Type the records that follow again exactly as written, but drop the pictures.

────────

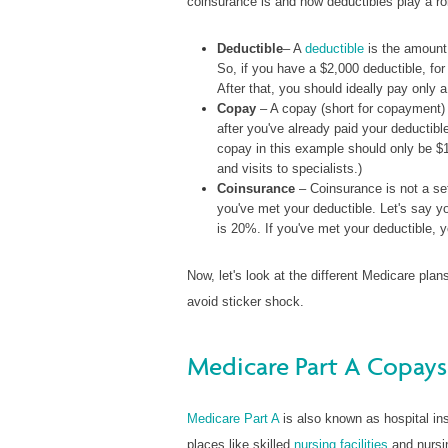
coinsurance is and how deductibles play a ro
Deductible
– A
deductible
is the amount 
So, if you have a $2,000 deductible, for
After that, you should ideally pay only 
Copay
– A copay (short for copayment) i
after you've already paid your deductibl
copay in this example should only be $1
and visits to specialists.)
Coinsurance
– Coinsurance is not a set
you've met your deductible. Let's say yo
is 20%. If you've met your deductible, 
Now, let's look at the different Medicare pl
avoid sticker shock.
Medicare Part A Copays
Medicare Part A
is also known as hospital insu
places like skilled
nursing facilities
and nursin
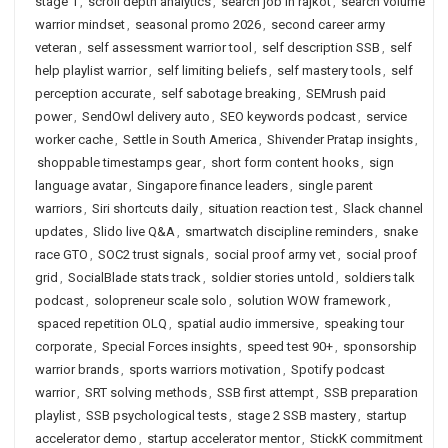
stage 1
,
scroll depth analytics
,
search job in rajkot
,
search volume
warrior mindset
,
seasonal promo 2026
,
second career army
veteran
,
self assessment warrior tool
,
self description SSB
,
self
help playlist warrior
,
self limiting beliefs
,
self mastery tools
,
self
perception accurate
,
self sabotage breaking
,
SEMrush paid
power
,
SendOwl delivery auto
,
SEO keywords podcast
,
service
worker cache
,
Settle in South America
,
Shivender Pratap insights
,
shoppable timestamps gear
,
short form content hooks
,
sign
language avatar
,
Singapore finance leaders
,
single parent
warriors
,
Siri shortcuts daily
,
situation reaction test
,
Slack channel
updates
,
Slido live Q&A
,
smartwatch discipline reminders
,
snake
race GTO
,
SOC2 trust signals
,
social proof army vet
,
social proof
grid
,
SocialBlade stats track
,
soldier stories untold
,
soldiers talk
podcast
,
solopreneur scale solo
,
solution WOW framework
,
spaced repetition OLQ
,
spatial audio immersive
,
speaking tour
corporate
,
Special Forces insights
,
speed test 90+
,
sponsorship
warrior brands
,
sports warriors motivation
,
Spotify podcast
warrior
,
SRT solving methods
,
SSB first attempt
,
SSB preparation
playlist
,
SSB psychological tests
,
stage 2 SSB mastery
,
startup
accelerator demo
,
startup accelerator mentor
,
StickK commitment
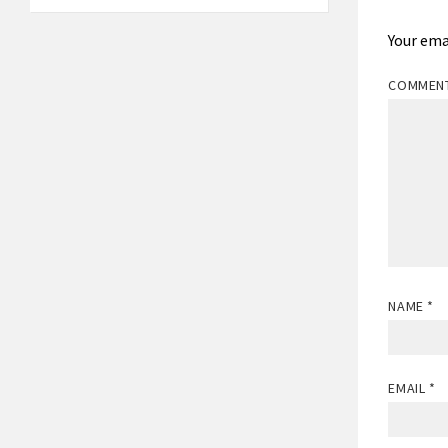
Your ema
COMMEN
NAME
*
EMAIL
*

────────

#### RESULT:
coinsurance is and how deductibles play a ro
Deductible
– A
deductible
is the amount 
So, if you have a $2,000 deductible, for
After that, you should ideally pay only 
Copay
– A copay (short for copayment) i
after you've already paid your deductibl
copay in this example should only be $1
and visits to specialists.)
Coinsurance
– Coinsurance is not a set
you've met your deductible. Let's say yo
is 20%. If you've met your deductible, 
Now, let's look at the different Medicare pl
avoid sticker shock.
Medicare Part A Copays
Medicare Part A
is also known as hospital insu
places like skilled
nursing facilities
and nursin
stage 1
,
scroll depth analytics
,
search job in rajkot
,
search volume
warrior mindset
,
seasonal promo 2026
,
second career army
veteran
,
self assessment warrior tool
,
self description SSB
,
self
help playlist warrior
,
self limiting beliefs
,
self mastery tools
,
self
perception accurate
,
self sabotage breaking
,
SEMrush paid
power
,
SendOwl delivery auto
,
SEO keywords podcast
,
service
worker cache
,
Settle in South America
,
Shivender Pratap insights
,
shoppable timestamps gear
,
short form content hooks
,
sign
language avatar
,
Singapore finance leaders
,
single parent
warriors
,
Siri shortcuts daily
,
situation reaction test
,
Slack channel
updates
,
Slido live Q&A
,
smartwatch discipline reminders
,
snake
race GTO
,
SOC2 trust signals
,
social proof army vet
,
social proof
grid
,
SocialBlade stats track
,
soldier stories untold
,
soldiers talk
podcast
,
solopreneur scale solo
,
solution WOW framework
,
spaced repetition OLQ
,
spatial audio immersive
,
speaking tour
corporate
,
Special Forces insights
,
speed test 90+
,
sponsorship
warrior brands
,
sports warriors motivation
,
Spotify podcast
warrior
,
SRT solving methods
,
SSB first attempt
,
SSB preparation
playlist
,
SSB psychological tests
,
stage 2 SSB mastery
,
startup
accelerator demo
,
startup accelerator mentor
,
StickK commitment
Your ema
COMMEN
NAME
*
EMAIL
*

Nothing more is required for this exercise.